I have written a few posts about sleep cycles, dreaming and the relation to my experience.
Brain waves, sleep cycles, horome release, dream quality…. All super important.
Other than falling down the rabbit hole….. Each time I try to identify the beginning of this experience with this Entity I realize I was in the rabbit hole much longer than I thought.
I mean, I had a shadow dream here…. Or felt someone sucking air out my chest, or hearing spirits here or there, “prophetic” dreams….. Thinking I had telepathy with my ex. All kinds of “spiritual” experiences if you will. Things I now associate with this Entity. And I could be wrong in division of labor. Either way it doesn’t matter.
HEALING has been my major focus. I rant, bitch and rave on this blog. But believe me with the little bit of brain I am left with I search for ways, paths, methods, information to heal, to be better …. To get better.
One thing I noticed for me was sleep. This why I was trying to understand the different state of sleep and brain waves. I felt I was being kept from sleep…. Because I was always awakened in the middle of the night or not allowed long sleep durations. 1-2 hour max intervals.
I researched the body needs that last few hours of a 6-8 hour sleep cycle to release important hormones to the body.
So when I realized that I was being kept from this…. I questioned.
I recently read an article in VICE magazine that was dedicated to people who take MDMA. Apparently the experience these brain zaps or electrical zaps that hurt. I am currently not taking any drugs other than Zquil and advil for headaches. I have smoked weed, taken shrooms like twice, X once, molly once …. Some coke as a kid. Nothing super serious over my 15+ years of adulting.

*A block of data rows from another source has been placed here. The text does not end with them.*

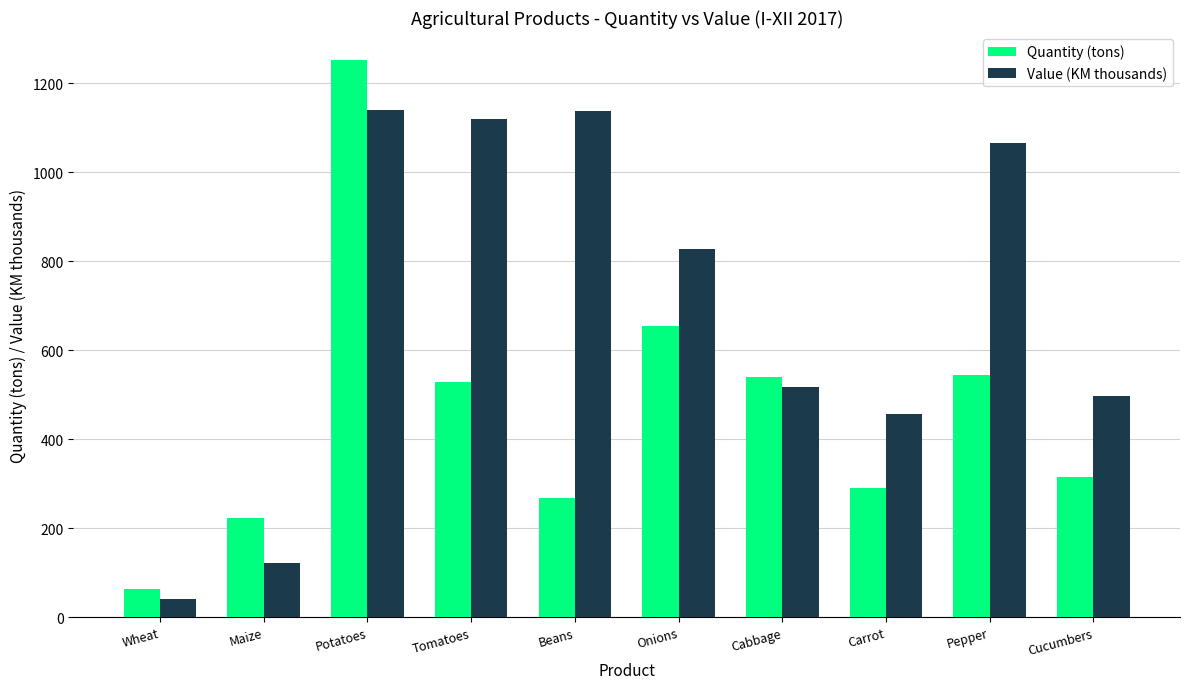

What are all the series names shown in the legend?

Quantity (tons), Value (KM thousands)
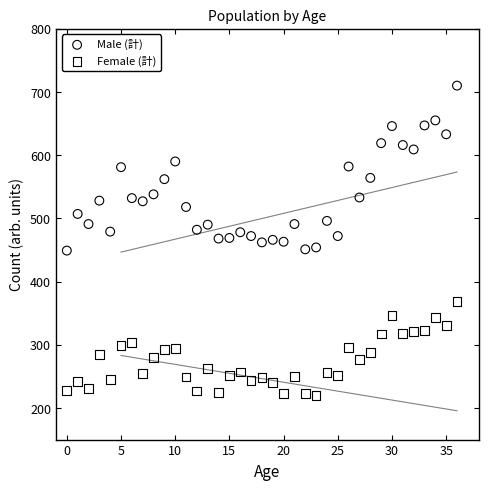

Which series reaches the minimum Y coordinate?

Female (計)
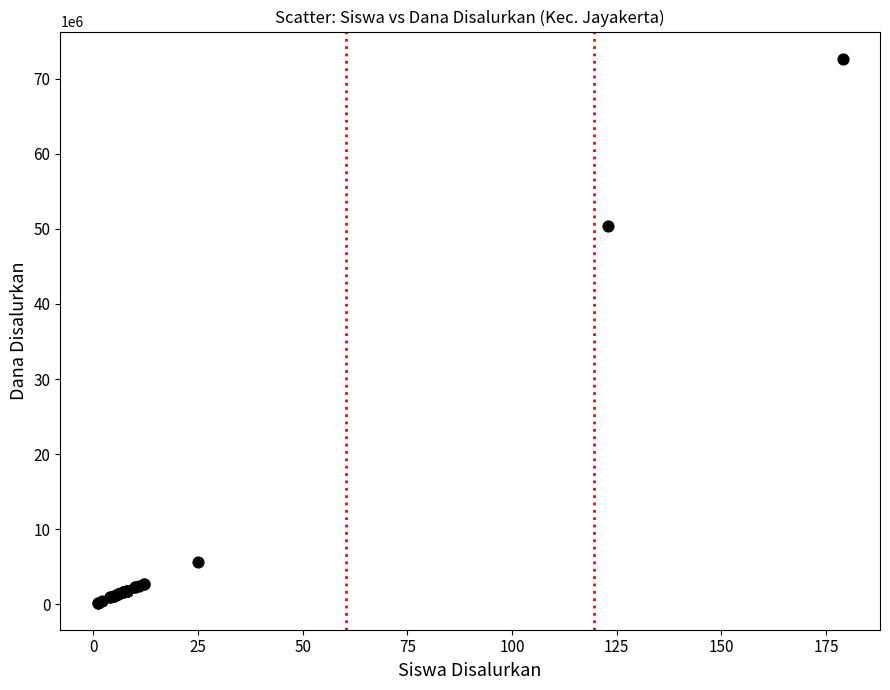

What Y value in the scatter plot is closest to 36450000?

50400000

Either way point is…. I also experienced these electrocuting zaps in my head (an vag) that accompanied the voice/ Entity …. Mostly as I tried to go to sleep or wake up. So the article suggested repairing the brain with Essential Amino Acids found in salmon, eggs and stuff which helps with boosting serotonin.
I think this is why my I had a natural inclination to just sleep A LOT once I gave up. I gave up in the sense of trying to act like everything was OK. I am not OK. And I don’t know when I will be OK. But I am trying every approach in hopes something works.
Sleep is healing…. It helps with my mood. I can’t run on 4 hours of sleep like use to and that’s OK. I would like to require less than 16 hours but hey….. Baby steps.
So I haven’t tried yet but I have this supplement called L-Ornithine which is suppose to help with sleep and is an amino acid.
I am gonna see if it helps with anything.
But I am not sure if this will directly help with the Entity. I mean my mood is blah. Like I’m still me…. But doing none me things to cope with the Entity. So its a strange place to be in. Its like I personally don’t feel like much is wrong with me (other than needing to eat right and be more social like I use to) other than coping with the Entity…. The voice and what happens to my body in its presence.
Either way I will update on any advancements with the supplement.